Tarihi 4 Mayıs 2018

Kimsesiz!

Sabahları bir selam töreniydi sanki.
Emekli öğretmenlerim telefonun öbür ucundan "günaydın evladım" derlerdi.
Onlarla konuşurken gazeteci olmanın gururunu duyardım.
"Çocuklar sevilmezse çabuk yaşlanır" deyip yol gösterirlerdi.
Bütün çocukların anneleri gibi.
***
Genç kızlar romantik duygularını aktarırdı, sorunlarını anlatırken beni kendilerine dert ortağı seçip.
Delikanlılar futbolun hangi rengindeyse onun tartışmasına girerdi.
Gençliğimin ateşli yılları gibi.
Emekliler medet umarlardı satırlarımdan!
Ben de onları kendimden sayardım.
***
İnsanlığın ölmüş hallerine bakınca her şey net biçimde görülüyor.
"13 yaşındaki kız çocuğuna tecavüz edenlerin derdine düşmeyenler, magazin zibidilerinin derdine düşüyor" diye yazmıştım da.
"Derdi sana mı düşüyor?" diye bir mail gelmişti.
O maili atan adam ya mahallede çocukları gözetliyordur şimdi.
Ya da ölen insanların arkasından sövmek için kuyruğa girmiştir sanal alemde.
***
Zamanın sildiği güzellikler içinde hukuk da var.
Herkesin bindiği ama kimsenin inmediği bir tren oldu hukuksuzluk.
O yüzden ilahi adalete sığınıyor insanlar.Başka çareleri kaldı mı?
***
Ne garip bir çelişkidir ki, ekmeği eliyle bölen erkekler ekmek bıçağıyla kadınları doğramayı seçti.
Erkek şiddetine arka çıkan hukuksuzluğun tercümesi.
"Bin zorbalık kayığına at tekmeyi çek küreği.
+---+
*Görev yönergeleri*:
A. Yazının "Bütün çocukların anneleri" sözleriyle başlayıp "girmiştir sanal alemde." sözlerine kadar uzanan kısmını değiştirmeden çıktı olarak verin.
B. Yazıda ilk iki *** işareti arasında kalan bölümde adı geçen kişi gruplarının hepsini sıralayın.
+---+
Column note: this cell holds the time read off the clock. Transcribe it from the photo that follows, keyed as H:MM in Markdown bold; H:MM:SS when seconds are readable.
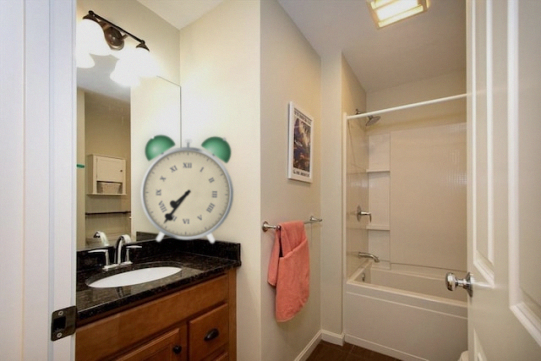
**7:36**
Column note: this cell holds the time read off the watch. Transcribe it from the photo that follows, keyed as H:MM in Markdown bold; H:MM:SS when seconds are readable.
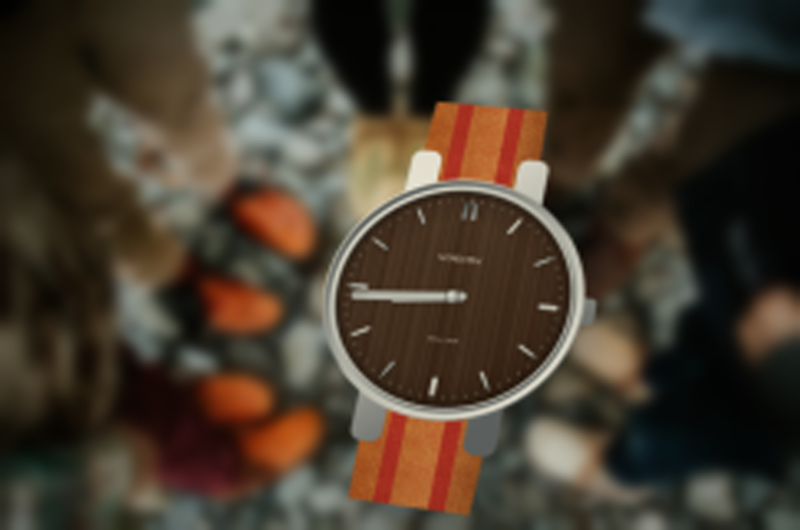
**8:44**
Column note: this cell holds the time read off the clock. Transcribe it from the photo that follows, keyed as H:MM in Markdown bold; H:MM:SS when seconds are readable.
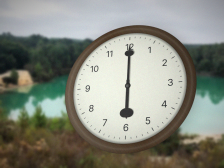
**6:00**
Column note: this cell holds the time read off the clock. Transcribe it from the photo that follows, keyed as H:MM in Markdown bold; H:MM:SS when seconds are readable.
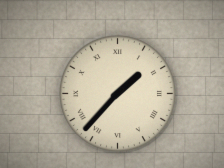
**1:37**
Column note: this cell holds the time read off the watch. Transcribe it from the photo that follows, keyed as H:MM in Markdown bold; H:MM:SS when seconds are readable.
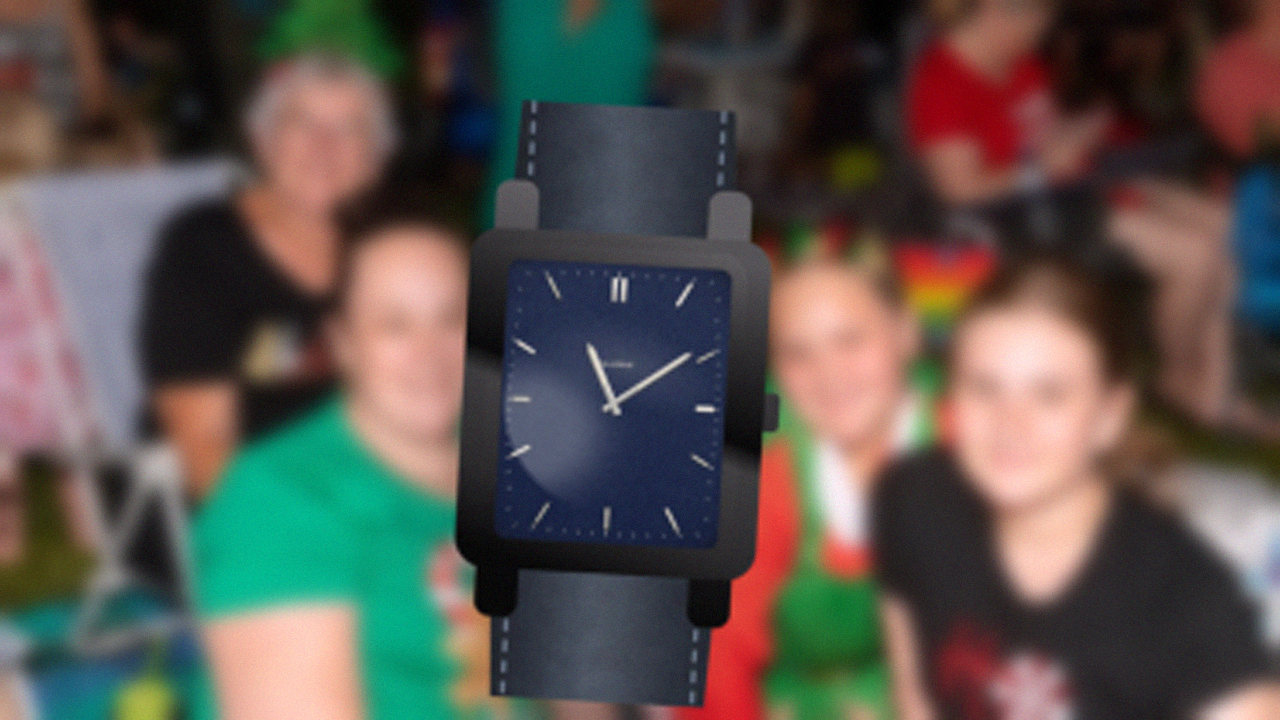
**11:09**
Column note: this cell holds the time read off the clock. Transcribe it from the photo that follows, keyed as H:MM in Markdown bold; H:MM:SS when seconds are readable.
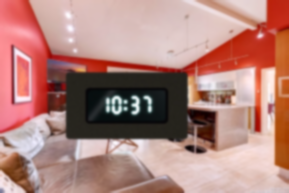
**10:37**
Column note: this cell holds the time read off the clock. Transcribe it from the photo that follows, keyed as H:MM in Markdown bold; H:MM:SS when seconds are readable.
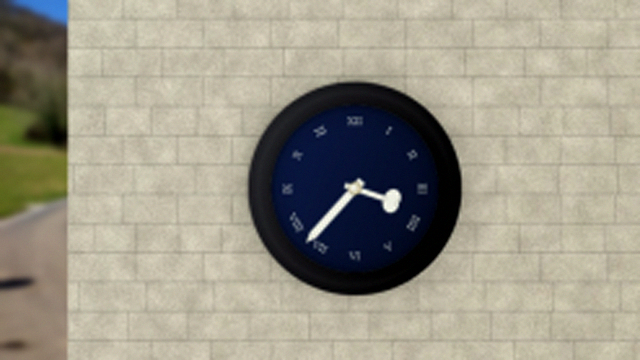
+---+
*Görev çözümleri*:
A.
Bütün çocukların anneleri gibi.
***
Genç kızlar romantik duygularını aktarırdı, sorunlarını anlatırken beni kendilerine dert ortağı seçip.
Delikanlılar futbolun hangi rengindeyse onun tartışmasına girerdi.
Gençliğimin ateşli yılları gibi.
Emekliler medet umarlardı satırlarımdan!
Ben de onları kendimden sayardım.
***
İnsanlığın ölmüş hallerine bakınca her şey net biçimde görülüyor.
"13 yaşındaki kız çocuğuna tecavüz edenlerin derdine düşmeyenler, magazin zibidilerinin derdine düşüyor" diye yazmıştım da.
"Derdi sana mı düşüyor?" diye bir mail gelmişti.
O maili atan adam ya mahallede çocukları gözetliyordur şimdi.
Ya da ölen insanların arkasından sövmek için kuyruğa girmiştir sanal alemde.

B.
Genç kızlar
Delikanlılar
Emekliler